KGB-Archive
11. November 2011Einige postsowjetische Länder haben geheime Archive aus der Sowjetzeit geöffnet, andere nicht. Ohne Zustimmung der anderen GUS-Partner sollen aber künftig keine sowjetischen Geheimakten mehr zugänglich gemacht werden. Das sieht ein Abkommen vor, das im Oktober während des GUS-Gipfels in Sankt Petersburg unterzeichnet wurde - vorerst nur von Russland, Belarus, Armenien, Tadschikistan und Usbekistan, wie DW-WORLD.DE beim GUS-Exekutivkomitee erfuhr. Pressesprecher Wladimir Nikanurow sagte, andere GUS-Länder könnten dem Abkommen später beitreten.
Moskau will den Ton angeben
Der russische Historiker Nikita Petrow ist überzeugt, dass Moskau mit dem Abkommen den anderen GUS-Staaten seinen Umgang mit den sowjetischen Archiven aufzwingen wolle. "Die einzige richtige Herangehensweise soll die russische sein", so der KGB-Forscher. In erster Linie gehe es um Dokumente über die Massen-Repressionen in der Sowjetunion.

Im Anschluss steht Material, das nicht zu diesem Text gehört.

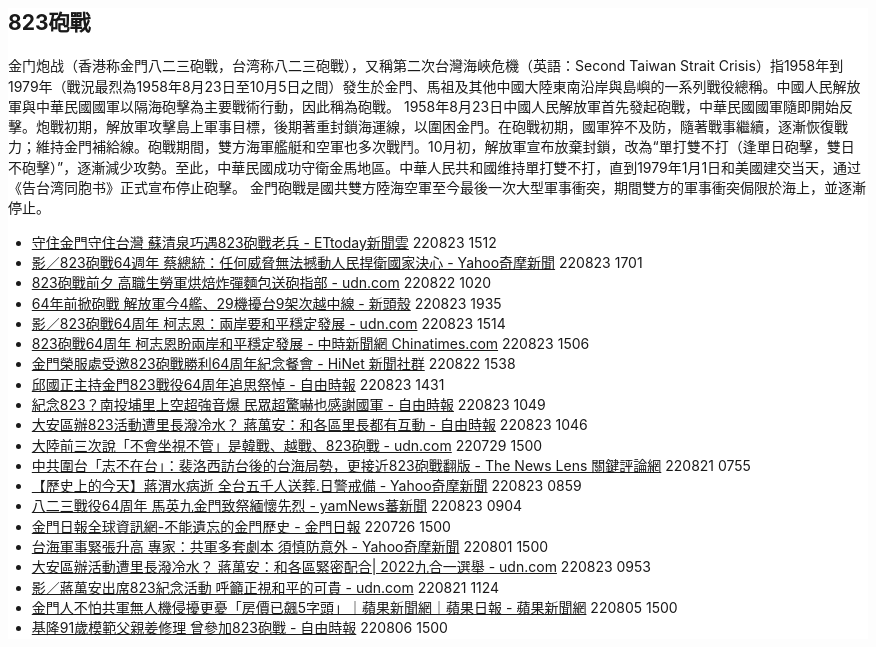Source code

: ## 823砲戰

金门炮战（香港称金門八二三砲戰，台湾称八二三砲戰），又稱第二次台灣海峽危機（英語：Second Taiwan Strait Crisis）指1958年到1979年（戰況最烈為1958年8月23日至10月5日之間）發生於金門、馬祖及其他中國大陸東南沿岸與島嶼的一系列戰役總稱。中國人民解放軍與中華民國國軍以隔海砲擊為主要戰術行動，因此稱為砲戰。
1958年8月23日中國人民解放軍首先發起砲戰，中華民國國軍隨即開始反擊。炮戰初期，解放軍攻擊島上軍事目標，後期著重封鎖海運線，以圍困金門。在砲戰初期，國軍猝不及防，隨著戰事繼續，逐漸恢復戰力；維持金門補給線。砲戰期間，雙方海軍艦艇和空軍也多次戰鬥。10月初，解放軍宣布放棄封鎖，改為“單打雙不打（逢單日砲擊，雙日不砲擊）”，逐漸減少攻勢。至此，中華民國成功守衛金馬地區。中華人民共和國维持單打雙不打，直到1979年1月1日和美國建交当天，通过《告台湾同胞书》正式宣布停止砲擊。
金門砲戰是國共雙方陸海空軍至今最後一次大型軍事衝突，期間雙方的軍事衝突侷限於海上，並逐漸停止。
- [守住金門守住台灣 蘇清泉巧遇823砲戰老兵 - ETtoday新聞雲](https://www.ettoday.net/news/20220823/2322742.htm "守住金門守住台灣 蘇清泉巧遇823砲戰老兵 - ETtoday新聞雲") 220823 1512
- [影／823砲戰64週年 蔡總統：任何威脅無法撼動人民捍衛國家決心 - Yahoo奇摩新聞](https://tw.news.yahoo.com/%E5%BD%B1-823%E7%A0%B2%E6%88%B064%E9%80%B1%E5%B9%B4-%E8%94%A1%E7%B8%BD%E7%B5%B1-%E4%BB%BB%E4%BD%95%E5%A8%81%E8%84%85%E7%84%A1%E6%B3%95%E6%92%BC%E5%8B%95%E4%BA%BA%E6%B0%91%E6%8D%8D%E8%A1%9B%E5%9C%8B%E5%AE%B6%E6%B1%BA%E5%BF%83-090106439.html "影／823砲戰64週年 蔡總統：任何威脅無法撼動人民捍衛國家決心 - Yahoo奇摩新聞") 220823 1701
- [823砲戰前夕 高職生勞軍烘焙炸彈麵包送砲指部 - udn.com](https://udn.com/news/story/6898/6554411 "823砲戰前夕 高職生勞軍烘焙炸彈麵包送砲指部 - udn.com") 220822 1020
- [64年前掀砲戰 解放軍今4艦、29機擾台9架次越中線 - 新頭殼](https://newtalk.tw/news/view/2022-08-23/806034 "64年前掀砲戰 解放軍今4艦、29機擾台9架次越中線 - 新頭殼") 220823 1935
- [影／823砲戰64周年 柯志恩：兩岸要和平穩定發展 - udn.com](https://udn.com/news/story/122682/6558107?from=udn-catelistnews_ch2 "影／823砲戰64周年 柯志恩：兩岸要和平穩定發展 - udn.com") 220823 1514
- [823砲戰64周年 柯志恩盼兩岸和平穩定發展 - 中時新聞網 Chinatimes.com](https://www.chinatimes.com/realtimenews/20220823003374-260407?ctrack=pc_main_rtime_p01 "823砲戰64周年 柯志恩盼兩岸和平穩定發展 - 中時新聞網 Chinatimes.com") 220823 1506
- [金門榮服處受邀823砲戰勝利64周年紀念餐會 - HiNet 新聞社群](https://times.hinet.net/mobile/news/24094320 "金門榮服處受邀823砲戰勝利64周年紀念餐會 - HiNet 新聞社群") 220822 1538
- [邱國正主持金門823戰役64周年追思祭悼 - 自由時報](https://news.ltn.com.tw/news/Penghu/breakingnews/4034437 "邱國正主持金門823戰役64周年追思祭悼 - 自由時報") 220823 1431
- [紀念823？南投埔里上空超強音爆 民眾超驚嚇也感謝國軍 - 自由時報](https://news.ltn.com.tw/news/life/breakingnews/4034094 "紀念823？南投埔里上空超強音爆 民眾超驚嚇也感謝國軍 - 自由時報") 220823 1049
- [大安區辦823活動遭里長潑冷水？ 蔣萬安：和各區里長都有互動 - 自由時報](https://news.ltn.com.tw/news/politics/breakingnews/4034089 "大安區辦823活動遭里長潑冷水？ 蔣萬安：和各區里長都有互動 - 自由時報") 220823 1046
- [大陸前三次說「不會坐視不管」是韓戰、越戰、823砲戰 - udn.com](https://udn.com/news/story/7331/6496667 "大陸前三次說「不會坐視不管」是韓戰、越戰、823砲戰 - udn.com") 220729 1500
- [中共圍台「志不在台」：裴洛西訪台後的台海局勢，更接近823砲戰翻版 - The News Lens 關鍵評論網](https://www.thenewslens.com/article/171804 "中共圍台「志不在台」：裴洛西訪台後的台海局勢，更接近823砲戰翻版 - The News Lens 關鍵評論網") 220821 0755
- [【歷史上的今天】蔣渭水病逝 全台五千人送葬.日警戒備 - Yahoo奇摩新聞](https://tw.news.yahoo.com/%E6%AD%B7%E5%8F%B2%E4%B8%8A%E7%9A%84%E4%BB%8A%E5%A4%A9-%E8%94%A3%E6%B8%AD%E6%B0%B4%E7%97%85%E9%80%9D-%E5%85%A8%E5%8F%B0%E4%BA%94%E5%8D%83%E4%BA%BA%E9%80%81%E8%91%AC-%E6%97%A5%E8%AD%A6%E6%88%92%E5%82%99-005400078.html "【歷史上的今天】蔣渭水病逝 全台五千人送葬.日警戒備 - Yahoo奇摩新聞") 220823 0859
- [八二三戰役64周年 馬英九金門致祭緬懷先烈 - yamNews蕃新聞](https://n.yam.com/Article/20220823741052 "八二三戰役64周年 馬英九金門致祭緬懷先烈 - yamNews蕃新聞") 220823 0904
- [金門日報全球資訊網-不能遺忘的金門歷史 - 金門日報](https://www.kmdn.gov.tw/1117/1271/1276/545339/ "金門日報全球資訊網-不能遺忘的金門歷史 - 金門日報") 220726 1500
- [台海軍事緊張升高 專家：共軍多套劇本 須慎防意外 - Yahoo奇摩新聞](https://tw.news.yahoo.com/%E5%8F%B0%E6%B5%B7%E8%BB%8D%E4%BA%8B%E7%B7%8A%E5%BC%B5%E5%8D%87%E9%AB%98-%E5%B0%88%E5%AE%B6-%E5%85%B1%E8%BB%8D%E5%A4%9A%E5%A5%97%E5%8A%87%E6%9C%AC-%E9%A0%88%E6%85%8E%E9%98%B2%E6%84%8F%E5%A4%96-060220220.html "台海軍事緊張升高 專家：共軍多套劇本 須慎防意外 - Yahoo奇摩新聞") 220801 1500
- [大安區辦活動遭里長潑冷水？ 蔣萬安：和各區緊密配合| 2022九合一選舉 - udn.com](https://udn.com/vote2022/story/122682/6556920 "大安區辦活動遭里長潑冷水？ 蔣萬安：和各區緊密配合| 2022九合一選舉 - udn.com") 220823 0953
- [影／蔣萬安出席823紀念活動 呼籲正視和平的可貴 - udn.com](https://udn.com/news/story/122682/6552759 "影／蔣萬安出席823紀念活動 呼籲正視和平的可貴 - udn.com") 220821 1124
- [金門人不怕共軍無人機侵擾更憂「房價已飆5字頭」｜蘋果新聞網｜蘋果日報 - 蘋果新聞網](https://www.appledaily.com.tw/property/20220805/D301E21184B172BA95D0FC9DC3 "金門人不怕共軍無人機侵擾更憂「房價已飆5字頭」｜蘋果新聞網｜蘋果日報 - 蘋果新聞網") 220805 1500
- [基隆91歲模範父親姜修理 曾參加823砲戰 - 自由時報](https://news.ltn.com.tw/news/life/breakingnews/4016879 "基隆91歲模範父親姜修理 曾參加823砲戰 - 自由時報") 220806 1500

Eine gewaltige Anzahl von Akten, teilweise noch aus den 1920er Jahren, sei unter Verschluss. Das sei gesetzwidrig, so Petrow. Die russische Gesetzgebung sehe 30 Jahre als maximale Frist zur Geheimhaltung von Dokumenten vor, bei Geheimdienstakten 50 Jahre. "Russland missachtet seine eigenen Gesetze und will, dass die anderen postsowjetischen Staaten genauso vorgehen", so der Wissenschaftler.

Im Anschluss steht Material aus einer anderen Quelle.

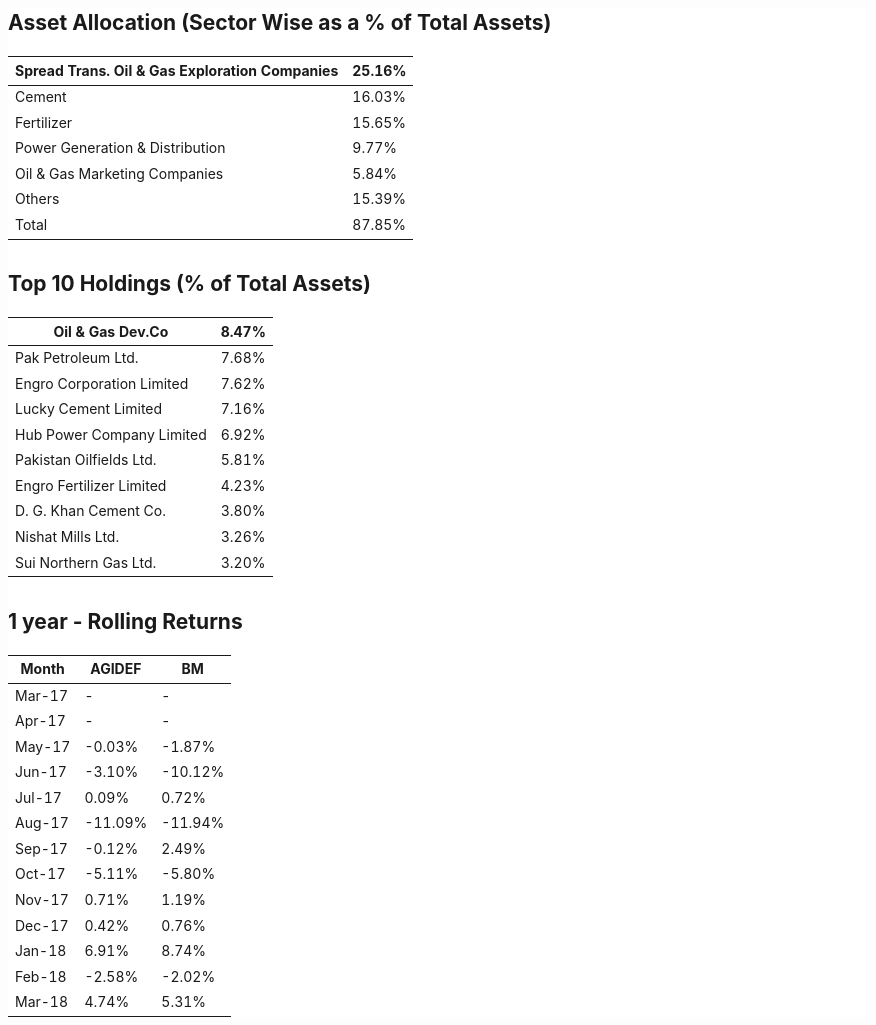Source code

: ## Asset Allocation (Sector Wise as a % of Total Assets)

| Spread Trans. Oil & Gas Exploration Companies | 25.16% |
| --------------------------------------------- | ------ |
| Cement                                        | 16.03% |
| Fertilizer                                    | 15.65% |
| Power Generation & Distribution               | 9.77%  |
| Oil & Gas Marketing Companies                 | 5.84%  |
| Others                                        | 15.39% |
| Total                                         | 87.85% |

## Top 10 Holdings (% of Total Assets)

| Oil & Gas Dev.Co          | 8.47% |
| ------------------------- | ----- |
| Pak Petroleum Ltd.        | 7.68% |
| Engro Corporation Limited | 7.62% |
| Lucky Cement Limited      | 7.16% |
| Hub Power Company Limited | 6.92% |
| Pakistan Oilfields Ltd.   | 5.81% |
| Engro Fertilizer Limited  | 4.23% |
| D. G. Khan Cement Co.     | 3.80% |
| Nishat Mills Ltd.         | 3.26% |
| Sui Northern Gas Ltd.     | 3.20% |

## 1 year - Rolling Returns

| Month  | AGIDEF  | BM      |
| ------ | ------- | ------- |
| Mar-17 | -       | -       |
| Apr-17 | -       | -       |
| May-17 | -0.03%  | -1.87%  |
| Jun-17 | -3.10%  | -10.12% |
| Jul-17 | 0.09%   | 0.72%   |
| Aug-17 | -11.09% | -11.94% |
| Sep-17 | -0.12%  | 2.49%   |
| Oct-17 | -5.11%  | -5.80%  |
| Nov-17 | 0.71%   | 1.19%   |
| Dec-17 | 0.42%   | 0.76%   |
| Jan-18 | 6.91%   | 8.74%   |
| Feb-18 | -2.58%  | -2.02%  |
| Mar-18 | 4.74%   | 5.31%   |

"Die russischen Regelungen behindern die Forschung. Es gibt immer mehr Einschränkungen, immer weniger Dokumente werden zugänglich gemacht", bedauert Petrow. Gerade in den Moskauer Archiven würden aber die für Historiker wertvollsten Dokumente über die Verbrechen des Sowjet-Regimes lagern. Es sei ein großer Verlust für die russischen Forscher, dort nicht arbeiten zu können. Deswegen sei es für sie sehr wichtig, zumindest Zugang zu Archiven in Kasachstan oder in der Ukraine zu haben.

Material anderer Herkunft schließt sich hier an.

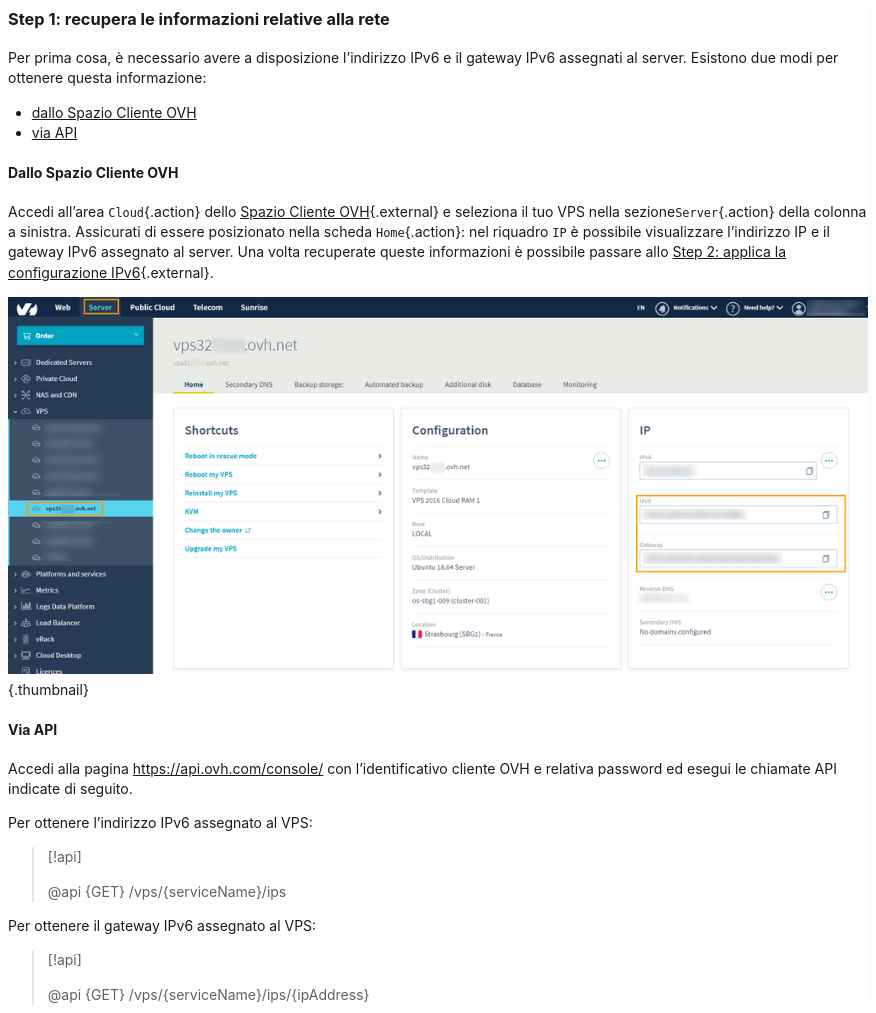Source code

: ### Step 1: recupera le informazioni relative alla rete

Per prima cosa, è necessario avere a disposizione l’indirizzo IPv6 e il gateway IPv6 assegnati al server. Esistono due modi per ottenere questa informazione:

- [dallo Spazio Cliente OVH](https://docs.ovh.com/it/vps/configurare-ipv6/#dallo-spazio-cliente-ovh)
- [via API](https://docs.ovh.com/it/vps/configurare-ipv6/#via-api)

#### Dallo Spazio Cliente OVH

Accedi all’area `Cloud`{.action} dello [Spazio Cliente OVH](https://www.ovh.com/auth/?action=gotomanager){.external} e seleziona il tuo VPS nella sezione`Server`{.action} della colonna a sinistra. Assicurati di essere posizionato nella scheda `Home`{.action}: nel riquadro `IP` è possibile visualizzare l’indirizzo IP e il gateway IPv6 assegnato al server. Una volta recuperate queste informazioni è possibile passare allo [Step 2: applica la configurazione IPv6](https://docs.ovh.com/it/vps/configurare-ipv6/#step-2-applica-la-configurazione-ipv6_1){.external}.

![configureipv6](images/configure-ipv6-step1.png){.thumbnail}

#### Via API

Accedi alla pagina <https://api.ovh.com/console/> con l’identificativo cliente OVH e relativa password ed esegui le chiamate API indicate di seguito.

Per ottenere l’indirizzo IPv6 assegnato al VPS:

> [!api]
>
> @api {GET} /vps/{serviceName}/ips
>

Per ottenere il gateway IPv6 assegnato al VPS:

> [!api]
>
> @api {GET} /vps/{serviceName}/ips/{ipAddress}
>

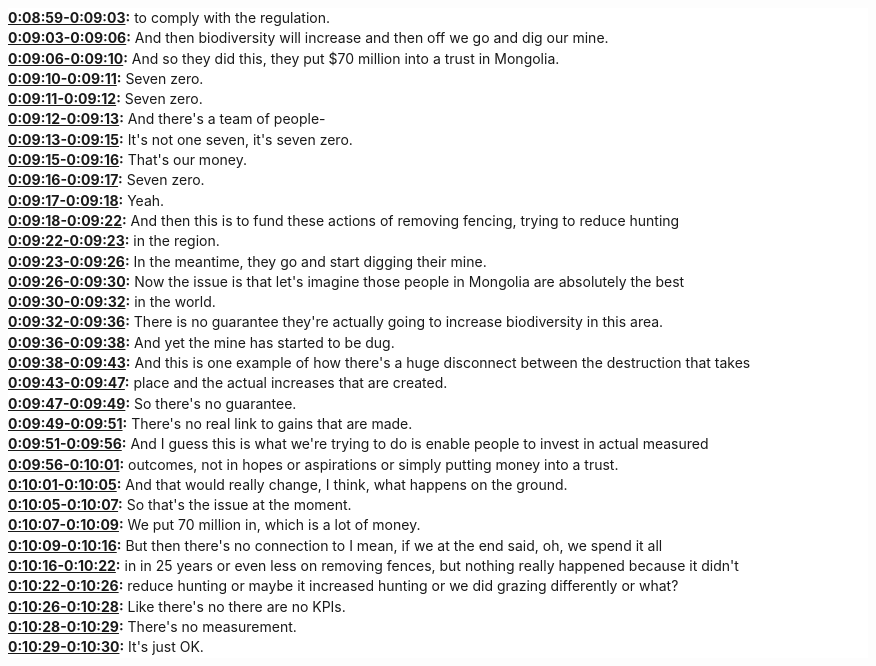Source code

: **[0:08:59-0:09:03](https://investinginregenerativeagriculture.com/cameron-frayling#t=0:08:59):**  to comply with the regulation.  
**[0:09:03-0:09:06](https://investinginregenerativeagriculture.com/cameron-frayling#t=0:09:03):**  And then biodiversity will increase and then off we go and dig our mine.  
**[0:09:06-0:09:10](https://investinginregenerativeagriculture.com/cameron-frayling#t=0:09:06):**  And so they did this, they put $70 million into a trust in Mongolia.  
**[0:09:10-0:09:11](https://investinginregenerativeagriculture.com/cameron-frayling#t=0:09:10):**  Seven zero.  
**[0:09:11-0:09:12](https://investinginregenerativeagriculture.com/cameron-frayling#t=0:09:11):**  Seven zero.  
**[0:09:12-0:09:13](https://investinginregenerativeagriculture.com/cameron-frayling#t=0:09:12):**  And there's a team of people-  
**[0:09:13-0:09:15](https://investinginregenerativeagriculture.com/cameron-frayling#t=0:09:13):**  It's not one seven, it's seven zero.  
**[0:09:15-0:09:16](https://investinginregenerativeagriculture.com/cameron-frayling#t=0:09:15):**  That's our money.  
**[0:09:16-0:09:17](https://investinginregenerativeagriculture.com/cameron-frayling#t=0:09:16):**  Seven zero.  
**[0:09:17-0:09:18](https://investinginregenerativeagriculture.com/cameron-frayling#t=0:09:17):**  Yeah.  
**[0:09:18-0:09:22](https://investinginregenerativeagriculture.com/cameron-frayling#t=0:09:18):**  And then this is to fund these actions of removing fencing, trying to reduce hunting  
**[0:09:22-0:09:23](https://investinginregenerativeagriculture.com/cameron-frayling#t=0:09:22):**  in the region.  
**[0:09:23-0:09:26](https://investinginregenerativeagriculture.com/cameron-frayling#t=0:09:23):**  In the meantime, they go and start digging their mine.  
**[0:09:26-0:09:30](https://investinginregenerativeagriculture.com/cameron-frayling#t=0:09:26):**  Now the issue is that let's imagine those people in Mongolia are absolutely the best  
**[0:09:30-0:09:32](https://investinginregenerativeagriculture.com/cameron-frayling#t=0:09:30):**  in the world.  
**[0:09:32-0:09:36](https://investinginregenerativeagriculture.com/cameron-frayling#t=0:09:32):**  There is no guarantee they're actually going to increase biodiversity in this area.  
**[0:09:36-0:09:38](https://investinginregenerativeagriculture.com/cameron-frayling#t=0:09:36):**  And yet the mine has started to be dug.  
**[0:09:38-0:09:43](https://investinginregenerativeagriculture.com/cameron-frayling#t=0:09:38):**  And this is one example of how there's a huge disconnect between the destruction that takes  
**[0:09:43-0:09:47](https://investinginregenerativeagriculture.com/cameron-frayling#t=0:09:43):**  place and the actual increases that are created.  
**[0:09:47-0:09:49](https://investinginregenerativeagriculture.com/cameron-frayling#t=0:09:47):**  So there's no guarantee.  
**[0:09:49-0:09:51](https://investinginregenerativeagriculture.com/cameron-frayling#t=0:09:49):**  There's no real link to gains that are made.  
**[0:09:51-0:09:56](https://investinginregenerativeagriculture.com/cameron-frayling#t=0:09:51):**  And I guess this is what we're trying to do is enable people to invest in actual measured  
**[0:09:56-0:10:01](https://investinginregenerativeagriculture.com/cameron-frayling#t=0:09:56):**  outcomes, not in hopes or aspirations or simply putting money into a trust.  
**[0:10:01-0:10:05](https://investinginregenerativeagriculture.com/cameron-frayling#t=0:10:01):**  And that would really change, I think, what happens on the ground.  
**[0:10:05-0:10:07](https://investinginregenerativeagriculture.com/cameron-frayling#t=0:10:05):**  So that's the issue at the moment.  
**[0:10:07-0:10:09](https://investinginregenerativeagriculture.com/cameron-frayling#t=0:10:07):**  We put 70 million in, which is a lot of money.  
**[0:10:09-0:10:16](https://investinginregenerativeagriculture.com/cameron-frayling#t=0:10:09):**  But then there's no connection to I mean, if we at the end said, oh, we spend it all  
**[0:10:16-0:10:22](https://investinginregenerativeagriculture.com/cameron-frayling#t=0:10:16):**  in in 25 years or even less on removing fences, but nothing really happened because it didn't  
**[0:10:22-0:10:26](https://investinginregenerativeagriculture.com/cameron-frayling#t=0:10:22):**  reduce hunting or maybe it increased hunting or we did grazing differently or what?  
**[0:10:26-0:10:28](https://investinginregenerativeagriculture.com/cameron-frayling#t=0:10:26):**  Like there's no there are no KPIs.  
**[0:10:28-0:10:29](https://investinginregenerativeagriculture.com/cameron-frayling#t=0:10:28):**  There's no measurement.  
**[0:10:29-0:10:30](https://investinginregenerativeagriculture.com/cameron-frayling#t=0:10:29):**  It's just OK.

Gefahr für Holodomor-Forschung
Moskaus Vorstoß, einen einheitlichen Umgang mit den sowjetischen Archiven zu erreichen, geht nach Ansicht des russischen Historikers Petrow auf die vor allem unter dem ehemaligen ukrainischen Präsidenten Viktor Juschtschenko vorangetriebene Erforschung der großen Hungersnot von 1932/33 in der Ukraine, auch Holodomor genannt, zurück. Ukrainische Wissenschaftler betonen, dass es sich um eine systematische, vom Stalin-Regime organisierte Hungersnot gehandelt hatte, der Millionen Menschen zum Opfer gefallen waren.
"Wenn die Ukraine das Petersburger Abkommen unterzeichnet, wird sie den Zugang auch zu bereits veröffentlichten Dokumenten wieder sperren müssen, insbesondere über den Holodomor", warnt Petrow. Auf Nachfrage von DW-WORLD.DE, ob die Ukraine dem Abkommen beitreten werde, nahm das Außenministerium in Kiew bislang nicht Stellung. Auch die ukrainische Regierung schweigt auf entsprechende Anfragen ukrainischer Historiker und Menschenrechtler.
Spürbare Einschränkungen
Aber auch ohne die Unterzeichnung des Abkommens habe sich der Umgang mit den sowjetischen Archiven in der Ukraine bereits verändert, glaubt Wolodymyr Wjatrowytsch. "Nach der Machtübernahme durch Präsident Viktor Janukowitsch wurde die systematische Veröffentlichung von Dokumenten über die Verbrechen des Sowjet-Regimes faktisch gestoppt", beklagt der ukrainische Historiker, der zwischen 2008 und 2010 das Archiv des Sicherheitsdienstes der Ukraine leitete. In dieser Zeit wurden Tausende KGB-Dokumente über den Holodomor und die ukrainische Nationalbewegung zugänglich gemacht.
Forscher fürchten, dass die Archive der Sicherheitsdienste aller ehemaligen Sowjetrepubliken mit Ausnahme der baltischen Staaten nach und nach für die Forschung geschlossen werden könnten. Der russische Historiker Petrow fordert deswegen seine ukrainischen Kollegen auf, mit viel Lärm zu verhindern, dass Kiew das Petersburger Archiv-Abkommen unterzeichnet. Eine unvoreingenommene Sicht auf die sowjetische Vergangenheit stehe auf dem Spiel.